冗談はさておき、この真理は別に日本だけの問題じゃなくて、資本主義世界全体、否、共産主義でも見られる人類全体の、人間としての大問題だと思うのですけどね。
まあ、真のエリートはタワゴトなど聞く耳を持たないし、田中芳樹よりも寛容なので別段怒りはしないでしょう(笑)。
>P128下段
><「愛国業ってのは、よっぽど儲かる商売らしいな」>
まあ、兵器産業の水増し請求などが実在しますから完全否定はしませんが、一部が儲かっているから全部儲かっているとするのは大きな間違い。
それにしても、創竜伝で儲けた金を全部放棄しているならこういうことを言う権利もあると思いますが、自分は散々悪口文章で儲けているクセに、よくこういうことを言いますね。
>P138下段~P139上段
><「あんたには悪いがね…
まあ、警官にもいろいろいますから、個々の事例では威張っていることもあるでしょうが、警察全体が威張っているとはとうてい思えませんね。
だから、この「近代国家」ってのはどこなんだっつーの(笑) 田中芳樹の頭の中だけに存在するパラダイスなんじゃないでしょうかね。少なくとも、この件に関して日本でダメならば、世界には該当する国はまずないでしょうからね。
>P140下段~P141上段
><首相は、「政治には無知、…
>朝日の場合はなかなか特定できないように「ある大新聞」といっている辺りはさすがですね。
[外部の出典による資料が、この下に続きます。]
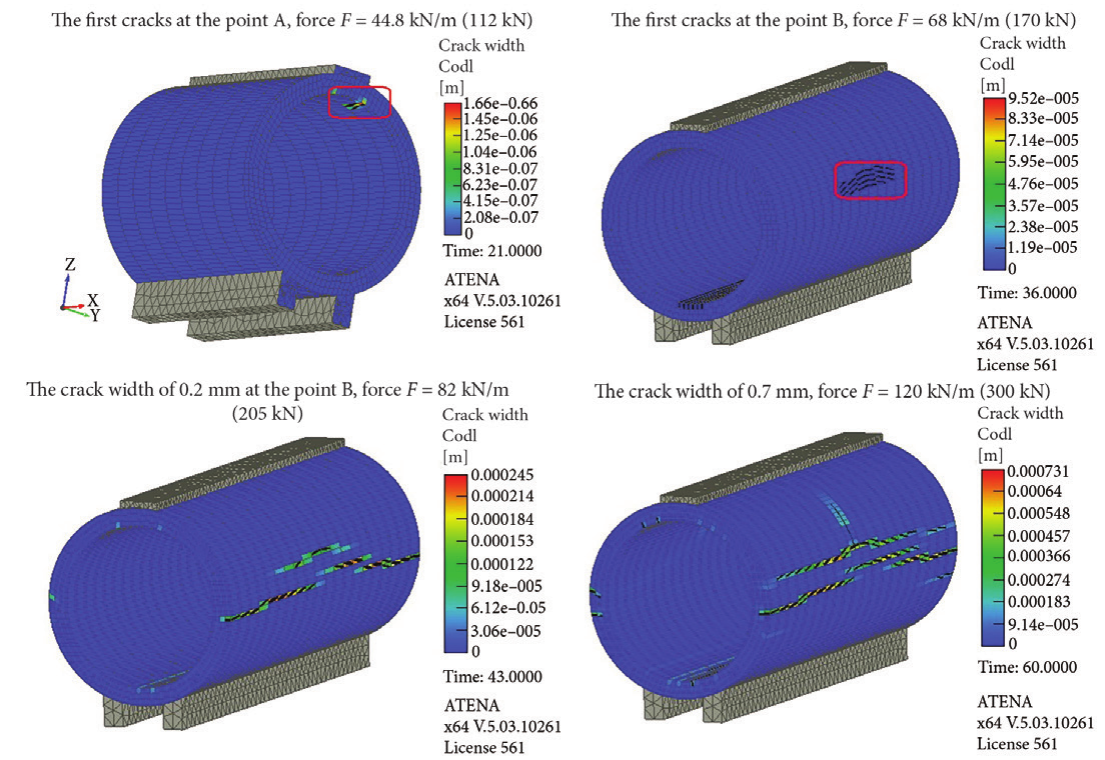
Fig. 9. Development of cracks and deformation depending on the applied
朝日の機嫌を損ねたら、それこそ発禁ものですからね(^^;)。
まあ、発禁かどうかは知りませんが(^_^;)、小狡い話です。
>P141上段~下段
まあ、国民新聞は架空の新聞だ(ホントは違うけど)という逃げ口があるので、読売と比較して叩くのはやめておきます。
>「日本の社会は衆愚政治化しつつある」とかきたてるありさま
とはよく言いましたね。自分の思うとおりに日本人がならないと「日本の社会は衆愚政治化しつつある」とかきたてるありさまのクセに。
>P142下段
><「国立大学の受験生だ」
>「ああ、かわいそうに
多分、田中芳樹は「国立大学の受験生」に同情して書いたのだと思うのですが、それがこのような(当の当事者にとって)皮肉な文章になってしまうあたりに、田中芳樹という人間の業のようなものを感じますね。
>シン海のシンの字が見つかりません
とのことですが、蜃海ですね。ここに載せておくので辞書に登録しておくと良いと思います。
>P143下段~P144上段
><この国では…
>あと、このように日本のマイナス面だけを取り上げ、しかもなぜそうなったのかという検証もしないのは、社会評論としては最低のシロモノです。
というのは、まったくその通りですね。更に、これが本当に日本だけの問題なのかということは、もっと問われて良いですね。
>P162上段~下段
><「もっとも、おれは、陰謀史観ってやつがあんまり好きじゃない
いや、私はこの始の説は大したものだと思いますよ。
>おれは、陰謀史観ってやつがあんまり好きじゃない。フランス革命にしろ、ロシア革命にしろ、風を送りこんだ奴がいたとしても、火は民衆の間から自然に燃えあがったと思っている
この説で行けば、ホロコーストも文化大革命もカンボジアの大虐殺も、すべて>風を送りこんだ奴がいたとしても、火は民衆の間から自然に燃えあがった、と言えますから。
実はこれらは四人姉妹の陰謀でしたー、とは、間違っても主張できないはずなんですがね。
>P170上段
>P170上段~下段
どんなに「才知に富んでいる」という設定にされても、作者がバカだとキャラクターは酷いことになるものですね。ある意味、同情します。
>P186上段~下段
><アメリカに対して属国…
田中芳樹本人の口から出ていましたが、まさに批判ではなく悪口そのもの。便所の落書き。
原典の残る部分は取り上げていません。